Wednesday, May 28, 2008

Clear and Clearer

Though the book indicting major administration figures by a former Bush press secretary has taken the media wind out of the Dem Rules committee meeting Saturday, there is still news about it. Principally that the committee's lawyers have given their legal opinion that by rule no more than half the Michigan and Florida delegates can be seated, no matter how they are divided among the candidates. Though the Clintonistas are arrogantly demanding that the party violate its own rules and decisions (the decision to not seat the delegates at all once had the support of all the Clinton supporters on the relevant committee), it's almost certainly not going to happen.

The questions that remain are who gets how many delegates, and whether to allow these states their full slate of super-delegates. But no one now believes that the decision will affect the outcome, and Obama will remain ahead in delegates.

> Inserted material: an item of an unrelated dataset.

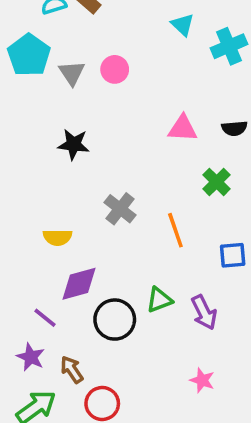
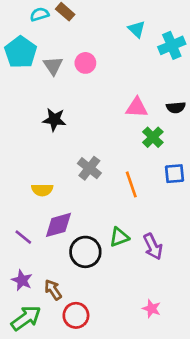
green cross: (217, 182) -> (153, 137), moved
blue square: (233, 255) -> (174, 174), moved
purple line: (45, 318) -> (23, 237), moved
pink star: (202, 380) -> (152, 309), moved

While the Obama campaign has called on its supporters not to demonstrate outside the committee meeting, the Clintonistas are organizing their protests. But Marc Ambinder says "this will almost certainly backfire and wind up steeling the committee's spine."

Count Tim Russert of NBC--as close to an establishment voice as there is in the media now--among those saying that the race will be over Wednesday, June 4.

There is a new Puerto Rico poll that has Clinton at 51% and Obama at 38%, although half said they may not vote. With those percentages, Obama would get at least 24 of the 55 elected delegates, but if Obama does a few points better and it's 49-40%, it would be considered a victory in the expectations game.

Wednesday Obama picked up 4 super-delegates. The Obamagic Number: 45.

Looking forward to the general election, this AP story that says "Barack Obama has done poorly in the Democratic primaries with women, Catholics and others who will be pivotal in this fall's presidential election. Yet early polling shows that with several of these groups, he's competitive when matched against Republican John McCain."

And this analysis that says Obama is already ahead of McCain in enough electoral votes to win the presidency, but this is likely his baseline--he has the potential to win big.